All five of this film's lead actors (Louie Anderson, Richard Lewis, Richard Belzer, Franklyn Ajaye, and Tim Thomerson) have backgrounds in stand-up comedy, and this film was largely an attempt to capitalize on the popularity of televised stand-up in the mid-to-late 1980s and the relative fame of these comics.
According to Louie Anderson, Sam Kinison was originally intended to play the role of the villain Duke Earle, who ended up being played by John Goodman.
Bunny Summers played the mother of Louie Anderson once before, in Unaired Pilot (1986), before Anderson was re-cast with Mark Linn-Baker when Perfect Strangers (1986) went to series.

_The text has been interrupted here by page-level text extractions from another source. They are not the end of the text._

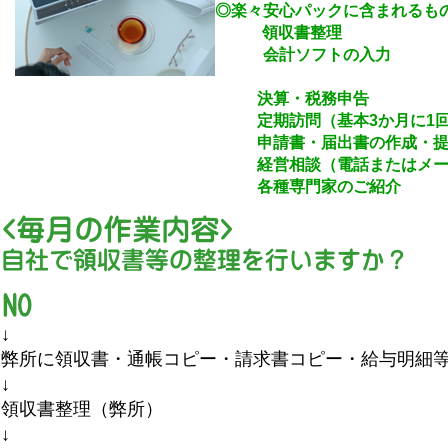
◎楽々安心パックに含まれるも
領収書整理
会計ソフトの入力
月次
決算・税務申告
定期訪問（基本3か月に1回
申請書・届出書の作成・提
経営相談（電話またはメール
各種専門家のご紹介
↓
弊所に領収書・通帳コピー・請求書コピー・給与明細
↓ （お客
領収書整理（弊所）
↓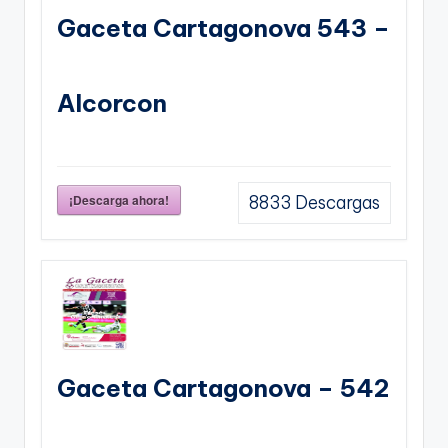
Gaceta Cartagonova 543 –
Alcorcon
¡Descarga ahora!
8833
Descargas
Gaceta Cartagonova – 542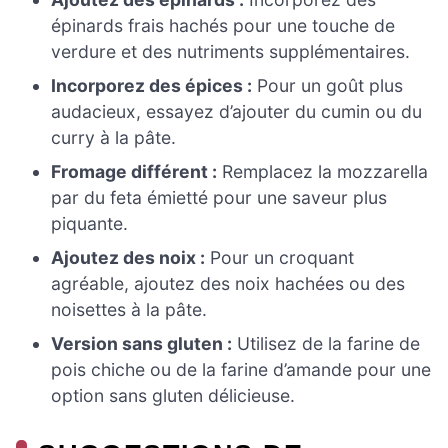
épinards frais hachés pour une touche de
verdure et des nutriments supplémentaires.
Incorporez des épices :
Pour un goût plus
audacieux, essayez d’ajouter du cumin ou du
curry à la pâte.
Fromage différent :
Remplacez la mozzarella
par du feta émietté pour une saveur plus
piquante.
Ajoutez des noix :
Pour un croquant
agréable, ajoutez des noix hachées ou des
noisettes à la pâte.
Version sans gluten :
Utilisez de la farine de
pois chiche ou de la farine d’amande pour une
option sans gluten délicieuse.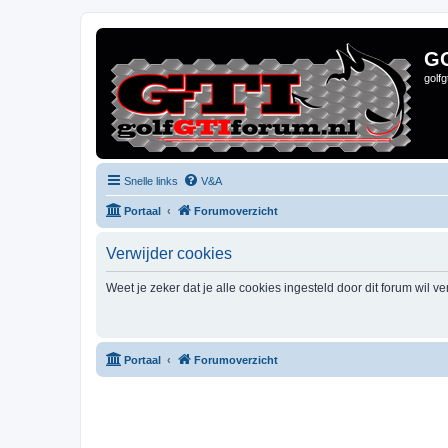
G
golf
Snelle links
V&A
Portaal
Forumoverzicht
Verwijder cookies
Weet je zeker dat je alle cookies ingesteld door dit forum wil v
Portaal
Forumoverzicht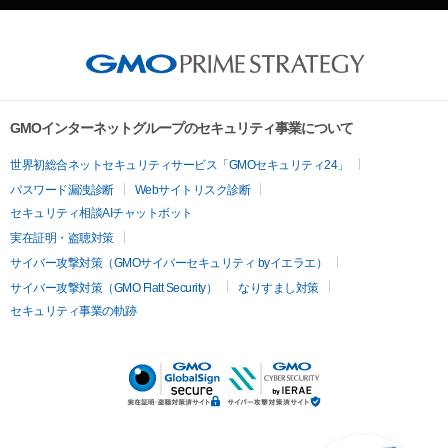
GMOインターネットグループのセキュリティ事業について
世界初総合ネットセキュリティサービス「GMOセキュリティ24」
パスワード漏洩診断
Webサイトリスク診断
セキュリティ相談AIチャットボット
実在証明・盗聴対策
サイバー攻撃対策（GMOサイバーセキュリティ byイエラエ）
サイバー攻撃対策（GMO Flatt Security）
なりすまし対策
セキュリティ事業の軌跡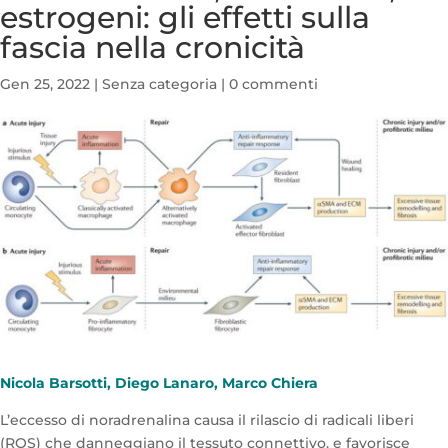
estrogeni: gli effetti sulla
fascia nella cronicità
Gen 25, 2022
|
Senza categoria
|
0 commenti
Nicola Barsotti, Diego Lanaro, Marco Chiera
L’eccesso di noradrenalina causa il rilascio di radicali liberi
(ROS) che danneggiano il tessuto connettivo, e favorisce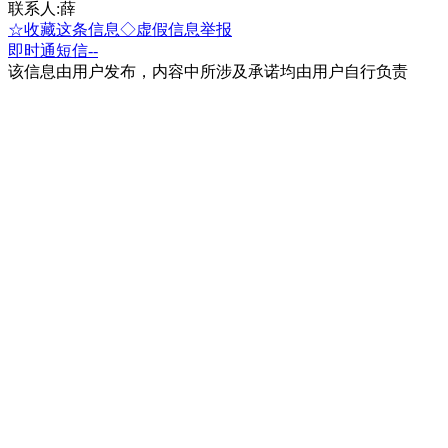
联系人:薛
☆收藏这条信息
◇虚假信息举报
即时通
短信
--
该信息由用户发布，内容中所涉及承诺均由用户自行负责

A poster for the Rocketeer appears in Louie's room in the opening credits. The Rocketeer was created in 1982 as a throwback to the Saturday morning serial heroes of the '30s - '50s. While anachronistic for a room preserved since the early '60s, writers Danny Bilson and Paul De Meo had been working to bring the comic to the big screen since 1985 and would go on to co-write The Rocketeer (1991).
Writer/director Danny Bilson has said this was inspired in part by his childhood experience of scouting with the themes of family and friendship as an emotional center of the film coming from the stand-up of Louie Anderson.